[PROBLEM 1]: Update the essay about the AnySoldier program starting at "I don't know" and ending at "Was he scared?", substituting "picture" for "photo".
[PROBLEM 2]: According to the essay about the AnySoldier program, what does The Fisher House build?
[PROBLEM 3]: Translate this sentence from the essay about the AnySoldier program into Spanish: "In his last update he mentioned how hot it was getting over there and asked, yet again, for more snacks."

(TEXT SEGMENT Opens)

Although I included a personal letter to him, as well as my personal email and mailing address, he never wrote back. I didn't really expect him to.

Periodically he'd update his AnySoldier page with news and more requests for junk food. I wrote to him that I hoped he and his guys were eating more than just the Skittles and snack cakes I had sent. In February he mentioned how many months he had left and thanked everyone who was sending care packages. And he asked for more snacks.

In his last update he mentioned how hot it was getting over there and asked, yet again, for more snacks.

A week later I got an email letting me know that his page was once again updated. This time the update wasn't written by our AnySoldier. It was a copy-pasted note from the Department of Defense, identifying our soldier as a casualty "of wounds sustained April xx when enemy forces attacked his unit with indirect fire." He died a few days later. The last update he had written himself was the day before the attack.

I don't know anything about our AnySoldier. Until he was killed and his photo posted on his page (surrounded by black ribbons) I didn't even know what he looked like. The day I found out about his death I could not stop thinking about him. Were his mother and father still around to mourn him? Did he have brothers and sisters? A wife? A girlfriend? Children? Was his family able to be at the military hospital when he died? Did he know they were there? Did he wish they were there? Was he awake before he died? Did he feel pain, or was he knocked unconscious? Was he scared?

It was amazing to me how much I could grieve over someone I never met in person, someone who never communicated with me directly, someone who I knew only by name. But he was our AnySoldier, my family's, and now he is dead. And we will honor his memory on Memorial Day.

That day, the day I found out, I contacted AnySoldier to ask if there was anything I could do for my AnySoldier's family -- send them a card or flowers or something. They contacted his family on my behalf, but couldn't reach them. I've had no news since.

But I needed to do something to honor my AnySoldier's memory, something real, so I found the organization The Fisher House, which builds homes near military hospitals around the world that families of wounded soldiers can live in for free while their loved ones are being treated. I chose Fisher House because I like to think that my AnySoldier's family was able to be with him when he passed on, and I want other families to be near their soldiers when they all need comfort and togetherness the most.

I also signed us up for another AnySoldier, this one a young woman stationed in Afghanistan with the Navy. She is part of the military's new Female Engagement Teams, which I had to look up because I had never heard of. The FETs work to make personal contact with the women of Afghanistan who aren't allowed under Taliban rule to be seen by or speak with males they are not married to.

I won't lie: My feminist sensibilities are pleased by this, and I'm excited to help out the 10 young women receiving care packages from my new AnySoldier. This time I included some scribbles from the Princeling, in case any of them have little ones at home they miss -- or wish they had little ones at home to miss. Once again I included a personal, hand-written letter with all of my contact info and a long paragraph of thanks from my family.

It's easy to get overwhelmed by the thought of all the troops over there, but the AnySoldier program allows me to become personally, if indirectly, involved. And I want at least one soldier over there to know that she isn't fighting for just anyone back home -- she is fighting for moms and dads and children and families and real people, people who are thinking of her, supporting her, and thanking her.

(TEXT SEGMENT Closes)
(EXTRACTED INFORMATION Opens)

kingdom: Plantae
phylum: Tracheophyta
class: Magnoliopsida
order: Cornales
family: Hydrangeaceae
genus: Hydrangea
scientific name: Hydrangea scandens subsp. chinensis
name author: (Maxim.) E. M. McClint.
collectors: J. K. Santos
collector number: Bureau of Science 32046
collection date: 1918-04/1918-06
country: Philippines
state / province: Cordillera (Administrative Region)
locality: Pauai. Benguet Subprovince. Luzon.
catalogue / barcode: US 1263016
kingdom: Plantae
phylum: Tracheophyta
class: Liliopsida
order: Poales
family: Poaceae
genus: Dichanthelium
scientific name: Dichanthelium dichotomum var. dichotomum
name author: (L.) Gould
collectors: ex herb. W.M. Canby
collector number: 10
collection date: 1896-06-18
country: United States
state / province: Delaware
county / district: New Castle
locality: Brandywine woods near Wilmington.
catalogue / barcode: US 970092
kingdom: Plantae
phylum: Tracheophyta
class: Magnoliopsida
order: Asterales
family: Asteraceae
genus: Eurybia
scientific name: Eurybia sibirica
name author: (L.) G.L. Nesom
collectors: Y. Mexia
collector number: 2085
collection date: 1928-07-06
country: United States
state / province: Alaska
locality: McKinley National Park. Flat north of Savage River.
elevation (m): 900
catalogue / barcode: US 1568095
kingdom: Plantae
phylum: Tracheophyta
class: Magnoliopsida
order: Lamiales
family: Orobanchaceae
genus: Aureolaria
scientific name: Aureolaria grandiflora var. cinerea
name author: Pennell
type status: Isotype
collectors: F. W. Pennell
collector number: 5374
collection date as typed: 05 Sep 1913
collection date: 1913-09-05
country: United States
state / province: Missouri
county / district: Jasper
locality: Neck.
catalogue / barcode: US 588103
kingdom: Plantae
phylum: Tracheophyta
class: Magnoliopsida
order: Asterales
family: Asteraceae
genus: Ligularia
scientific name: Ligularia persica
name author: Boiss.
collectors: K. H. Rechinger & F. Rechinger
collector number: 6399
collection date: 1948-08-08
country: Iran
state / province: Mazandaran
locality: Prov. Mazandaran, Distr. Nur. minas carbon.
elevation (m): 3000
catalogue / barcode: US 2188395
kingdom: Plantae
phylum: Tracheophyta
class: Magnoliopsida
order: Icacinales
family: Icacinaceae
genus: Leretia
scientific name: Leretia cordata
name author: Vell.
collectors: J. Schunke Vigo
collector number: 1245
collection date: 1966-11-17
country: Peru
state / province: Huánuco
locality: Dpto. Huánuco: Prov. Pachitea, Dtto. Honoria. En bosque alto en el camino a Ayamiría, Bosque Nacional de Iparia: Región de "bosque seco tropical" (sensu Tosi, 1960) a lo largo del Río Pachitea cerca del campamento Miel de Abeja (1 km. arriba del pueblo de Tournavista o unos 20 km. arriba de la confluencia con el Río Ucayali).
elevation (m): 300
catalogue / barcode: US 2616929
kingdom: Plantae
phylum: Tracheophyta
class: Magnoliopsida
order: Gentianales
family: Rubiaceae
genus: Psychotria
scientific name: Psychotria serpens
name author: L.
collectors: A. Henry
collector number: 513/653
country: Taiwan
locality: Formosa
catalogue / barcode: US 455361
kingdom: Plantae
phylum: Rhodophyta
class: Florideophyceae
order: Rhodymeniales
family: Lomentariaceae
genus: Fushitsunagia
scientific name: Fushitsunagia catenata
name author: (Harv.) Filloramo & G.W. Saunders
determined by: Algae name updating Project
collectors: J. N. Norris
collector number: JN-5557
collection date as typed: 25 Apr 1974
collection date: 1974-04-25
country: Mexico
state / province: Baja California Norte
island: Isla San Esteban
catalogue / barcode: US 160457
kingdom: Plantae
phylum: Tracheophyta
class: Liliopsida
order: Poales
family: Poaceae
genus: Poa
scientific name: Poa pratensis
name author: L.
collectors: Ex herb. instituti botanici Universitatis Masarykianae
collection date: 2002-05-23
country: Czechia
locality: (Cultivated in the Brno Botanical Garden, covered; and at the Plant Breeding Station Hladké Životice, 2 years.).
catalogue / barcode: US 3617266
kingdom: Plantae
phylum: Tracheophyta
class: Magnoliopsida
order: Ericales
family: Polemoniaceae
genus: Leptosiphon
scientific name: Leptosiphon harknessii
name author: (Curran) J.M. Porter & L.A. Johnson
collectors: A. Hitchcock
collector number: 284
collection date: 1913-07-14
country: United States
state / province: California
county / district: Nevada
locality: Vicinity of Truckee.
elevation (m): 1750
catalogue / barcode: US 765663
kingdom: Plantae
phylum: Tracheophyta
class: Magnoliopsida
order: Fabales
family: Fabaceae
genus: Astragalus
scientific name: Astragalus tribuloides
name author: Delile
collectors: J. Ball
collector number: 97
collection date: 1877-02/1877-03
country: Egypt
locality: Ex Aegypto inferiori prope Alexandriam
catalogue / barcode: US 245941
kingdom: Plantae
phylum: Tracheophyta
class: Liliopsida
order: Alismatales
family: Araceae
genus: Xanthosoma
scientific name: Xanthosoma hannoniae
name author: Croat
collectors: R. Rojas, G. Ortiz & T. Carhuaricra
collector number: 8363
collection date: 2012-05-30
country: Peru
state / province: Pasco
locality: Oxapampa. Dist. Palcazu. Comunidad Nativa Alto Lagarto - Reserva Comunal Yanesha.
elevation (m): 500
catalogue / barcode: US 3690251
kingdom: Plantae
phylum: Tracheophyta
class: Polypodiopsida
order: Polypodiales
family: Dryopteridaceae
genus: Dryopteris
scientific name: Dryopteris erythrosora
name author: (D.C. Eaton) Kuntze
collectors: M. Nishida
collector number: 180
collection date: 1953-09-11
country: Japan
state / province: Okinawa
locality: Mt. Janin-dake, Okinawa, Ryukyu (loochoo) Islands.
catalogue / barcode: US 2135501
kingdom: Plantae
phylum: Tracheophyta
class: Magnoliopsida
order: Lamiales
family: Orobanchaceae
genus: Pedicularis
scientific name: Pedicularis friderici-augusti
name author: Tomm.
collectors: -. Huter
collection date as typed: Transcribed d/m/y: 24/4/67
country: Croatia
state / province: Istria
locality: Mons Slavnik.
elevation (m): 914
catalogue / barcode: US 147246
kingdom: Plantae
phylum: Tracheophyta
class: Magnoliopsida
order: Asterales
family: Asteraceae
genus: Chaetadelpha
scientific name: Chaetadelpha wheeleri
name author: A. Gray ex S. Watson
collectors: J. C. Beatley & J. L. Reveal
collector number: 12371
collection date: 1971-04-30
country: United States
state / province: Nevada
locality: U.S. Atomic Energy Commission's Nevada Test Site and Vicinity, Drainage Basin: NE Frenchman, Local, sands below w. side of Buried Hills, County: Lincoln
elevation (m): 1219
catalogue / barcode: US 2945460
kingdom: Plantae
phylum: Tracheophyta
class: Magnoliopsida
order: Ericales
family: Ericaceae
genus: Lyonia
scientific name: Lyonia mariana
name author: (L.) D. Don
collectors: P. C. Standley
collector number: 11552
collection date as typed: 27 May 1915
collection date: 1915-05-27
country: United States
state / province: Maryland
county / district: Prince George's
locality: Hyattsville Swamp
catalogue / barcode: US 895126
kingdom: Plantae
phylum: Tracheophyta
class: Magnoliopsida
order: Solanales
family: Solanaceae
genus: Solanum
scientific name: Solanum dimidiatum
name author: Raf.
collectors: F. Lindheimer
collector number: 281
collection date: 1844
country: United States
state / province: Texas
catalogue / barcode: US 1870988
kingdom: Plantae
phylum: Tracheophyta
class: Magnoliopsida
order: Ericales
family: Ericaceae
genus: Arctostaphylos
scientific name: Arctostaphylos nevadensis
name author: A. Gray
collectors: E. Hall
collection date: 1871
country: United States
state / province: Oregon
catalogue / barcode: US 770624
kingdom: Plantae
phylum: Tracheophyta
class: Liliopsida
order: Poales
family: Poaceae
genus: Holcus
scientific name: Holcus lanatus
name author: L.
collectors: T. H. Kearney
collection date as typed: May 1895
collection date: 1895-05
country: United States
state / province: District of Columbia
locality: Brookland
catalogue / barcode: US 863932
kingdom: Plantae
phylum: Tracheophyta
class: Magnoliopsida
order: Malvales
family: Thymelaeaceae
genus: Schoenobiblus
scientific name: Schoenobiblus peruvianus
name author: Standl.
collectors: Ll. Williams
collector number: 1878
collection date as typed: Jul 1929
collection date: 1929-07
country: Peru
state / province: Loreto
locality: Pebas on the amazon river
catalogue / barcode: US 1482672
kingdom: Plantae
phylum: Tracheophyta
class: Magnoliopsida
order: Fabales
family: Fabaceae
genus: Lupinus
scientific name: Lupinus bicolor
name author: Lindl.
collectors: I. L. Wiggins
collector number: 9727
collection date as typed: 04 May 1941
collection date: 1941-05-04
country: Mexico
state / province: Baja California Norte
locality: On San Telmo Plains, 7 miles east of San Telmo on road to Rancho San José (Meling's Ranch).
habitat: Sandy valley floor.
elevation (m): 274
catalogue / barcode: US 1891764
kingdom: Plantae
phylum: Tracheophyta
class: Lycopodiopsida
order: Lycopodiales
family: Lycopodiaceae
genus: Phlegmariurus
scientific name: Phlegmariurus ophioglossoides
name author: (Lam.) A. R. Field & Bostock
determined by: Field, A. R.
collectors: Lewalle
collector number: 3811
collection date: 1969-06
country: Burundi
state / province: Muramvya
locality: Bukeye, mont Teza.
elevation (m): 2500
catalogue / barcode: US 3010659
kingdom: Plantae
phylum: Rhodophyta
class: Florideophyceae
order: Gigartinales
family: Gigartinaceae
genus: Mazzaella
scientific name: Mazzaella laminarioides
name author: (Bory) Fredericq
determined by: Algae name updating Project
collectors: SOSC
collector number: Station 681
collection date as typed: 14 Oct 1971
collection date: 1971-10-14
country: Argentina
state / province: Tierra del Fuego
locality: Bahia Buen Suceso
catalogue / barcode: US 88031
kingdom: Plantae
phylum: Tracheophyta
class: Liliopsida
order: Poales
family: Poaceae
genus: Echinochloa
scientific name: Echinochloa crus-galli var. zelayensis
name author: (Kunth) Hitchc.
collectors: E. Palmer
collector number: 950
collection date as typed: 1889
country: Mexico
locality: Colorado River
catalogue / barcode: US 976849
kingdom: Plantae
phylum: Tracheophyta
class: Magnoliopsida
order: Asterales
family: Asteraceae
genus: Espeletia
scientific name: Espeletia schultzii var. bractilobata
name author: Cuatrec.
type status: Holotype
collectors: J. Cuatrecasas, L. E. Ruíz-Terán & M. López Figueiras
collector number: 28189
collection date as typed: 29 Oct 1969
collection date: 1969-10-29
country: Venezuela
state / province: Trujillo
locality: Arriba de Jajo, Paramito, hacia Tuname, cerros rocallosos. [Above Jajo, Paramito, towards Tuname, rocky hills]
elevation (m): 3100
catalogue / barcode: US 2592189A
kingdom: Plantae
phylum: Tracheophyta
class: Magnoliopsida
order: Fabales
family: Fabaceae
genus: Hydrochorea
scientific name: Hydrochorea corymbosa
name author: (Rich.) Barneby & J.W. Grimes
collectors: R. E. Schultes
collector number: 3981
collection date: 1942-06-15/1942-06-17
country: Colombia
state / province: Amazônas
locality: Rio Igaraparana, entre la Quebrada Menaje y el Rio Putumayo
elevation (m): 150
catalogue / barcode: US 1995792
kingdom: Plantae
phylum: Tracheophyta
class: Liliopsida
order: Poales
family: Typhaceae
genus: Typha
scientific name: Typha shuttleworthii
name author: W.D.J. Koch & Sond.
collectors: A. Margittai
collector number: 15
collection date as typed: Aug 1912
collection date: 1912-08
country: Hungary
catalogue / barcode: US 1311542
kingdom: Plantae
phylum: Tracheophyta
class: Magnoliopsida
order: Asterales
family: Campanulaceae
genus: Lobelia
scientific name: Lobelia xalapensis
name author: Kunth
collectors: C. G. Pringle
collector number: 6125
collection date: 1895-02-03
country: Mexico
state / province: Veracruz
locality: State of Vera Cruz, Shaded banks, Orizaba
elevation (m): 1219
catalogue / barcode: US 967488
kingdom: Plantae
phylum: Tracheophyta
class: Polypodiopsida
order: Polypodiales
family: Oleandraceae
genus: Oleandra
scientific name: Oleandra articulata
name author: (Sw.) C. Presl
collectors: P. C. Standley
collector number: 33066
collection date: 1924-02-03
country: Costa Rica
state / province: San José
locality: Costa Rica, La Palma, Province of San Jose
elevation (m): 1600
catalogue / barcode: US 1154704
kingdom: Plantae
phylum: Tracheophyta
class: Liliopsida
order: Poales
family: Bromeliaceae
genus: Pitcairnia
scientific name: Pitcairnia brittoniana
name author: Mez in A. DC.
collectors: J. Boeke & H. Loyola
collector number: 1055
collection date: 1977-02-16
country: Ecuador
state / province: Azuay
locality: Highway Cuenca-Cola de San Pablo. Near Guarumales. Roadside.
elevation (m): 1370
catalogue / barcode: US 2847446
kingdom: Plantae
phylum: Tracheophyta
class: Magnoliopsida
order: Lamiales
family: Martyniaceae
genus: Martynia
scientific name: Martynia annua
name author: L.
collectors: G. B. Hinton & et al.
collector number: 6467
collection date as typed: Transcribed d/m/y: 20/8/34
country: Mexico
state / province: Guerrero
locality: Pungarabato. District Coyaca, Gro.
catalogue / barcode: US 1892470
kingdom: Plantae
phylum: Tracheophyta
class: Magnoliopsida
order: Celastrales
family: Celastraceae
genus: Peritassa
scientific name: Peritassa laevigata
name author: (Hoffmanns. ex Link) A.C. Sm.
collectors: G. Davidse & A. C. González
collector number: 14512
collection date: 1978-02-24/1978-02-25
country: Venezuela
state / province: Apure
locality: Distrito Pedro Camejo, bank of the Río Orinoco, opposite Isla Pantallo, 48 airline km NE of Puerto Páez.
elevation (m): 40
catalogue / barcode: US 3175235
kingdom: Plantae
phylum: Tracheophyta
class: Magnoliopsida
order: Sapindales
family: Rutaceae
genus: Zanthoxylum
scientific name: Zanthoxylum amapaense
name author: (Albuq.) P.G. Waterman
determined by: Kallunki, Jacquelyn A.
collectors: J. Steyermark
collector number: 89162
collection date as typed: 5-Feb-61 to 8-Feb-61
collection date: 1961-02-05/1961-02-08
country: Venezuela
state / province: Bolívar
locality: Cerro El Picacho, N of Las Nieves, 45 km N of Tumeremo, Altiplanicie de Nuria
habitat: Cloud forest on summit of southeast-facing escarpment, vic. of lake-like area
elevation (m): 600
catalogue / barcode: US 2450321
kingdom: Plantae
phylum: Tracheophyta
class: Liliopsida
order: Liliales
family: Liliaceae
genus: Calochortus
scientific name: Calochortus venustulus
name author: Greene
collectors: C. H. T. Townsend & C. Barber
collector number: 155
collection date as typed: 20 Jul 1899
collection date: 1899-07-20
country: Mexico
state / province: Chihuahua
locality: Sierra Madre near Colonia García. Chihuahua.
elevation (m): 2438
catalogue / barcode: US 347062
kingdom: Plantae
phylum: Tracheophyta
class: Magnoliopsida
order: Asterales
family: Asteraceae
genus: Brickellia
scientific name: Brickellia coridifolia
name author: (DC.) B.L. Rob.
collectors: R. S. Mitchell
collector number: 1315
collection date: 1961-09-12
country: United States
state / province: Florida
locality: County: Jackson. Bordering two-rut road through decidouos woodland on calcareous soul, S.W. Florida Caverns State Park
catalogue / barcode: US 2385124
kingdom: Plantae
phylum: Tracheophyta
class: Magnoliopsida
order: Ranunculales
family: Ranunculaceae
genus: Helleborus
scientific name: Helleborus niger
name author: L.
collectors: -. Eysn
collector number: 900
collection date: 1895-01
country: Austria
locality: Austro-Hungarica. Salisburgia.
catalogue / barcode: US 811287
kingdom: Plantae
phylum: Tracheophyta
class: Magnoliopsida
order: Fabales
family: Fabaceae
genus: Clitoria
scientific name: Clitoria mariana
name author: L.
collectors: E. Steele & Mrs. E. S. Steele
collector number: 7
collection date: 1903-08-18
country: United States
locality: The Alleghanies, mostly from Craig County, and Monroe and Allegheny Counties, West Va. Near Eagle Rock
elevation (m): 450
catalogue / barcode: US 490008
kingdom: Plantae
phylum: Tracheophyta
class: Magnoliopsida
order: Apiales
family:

(EXTRACTED INFORMATION Closes)

[EXERCISE SOLUTION 1]:
I don't know anything about our AnySoldier. Until he was killed and his picture posted on his page (surrounded by black ribbons) I didn't even know what he looked like. The day I found out about his death I could not stop thinking about him. Were his mother and father still around to mourn him? Did he have brothers and sisters? A wife? A girlfriend? Children? Was his family able to be at the military hospital when he died? Did he know they were there? Did he wish they were there? Was he awake before he died? Did he feel pain, or was he knocked unconscious? Was he scared?

[EXERCISE SOLUTION 2]: It builds homes near military hospitals around the world, where families of wounded soldiers can live for free while their loved ones are treated.

[EXERCISE SOLUTION 3]: En su última actualización mencionó el calor que empezaba a hacer allí y pidió, una vez más, más tentempiés.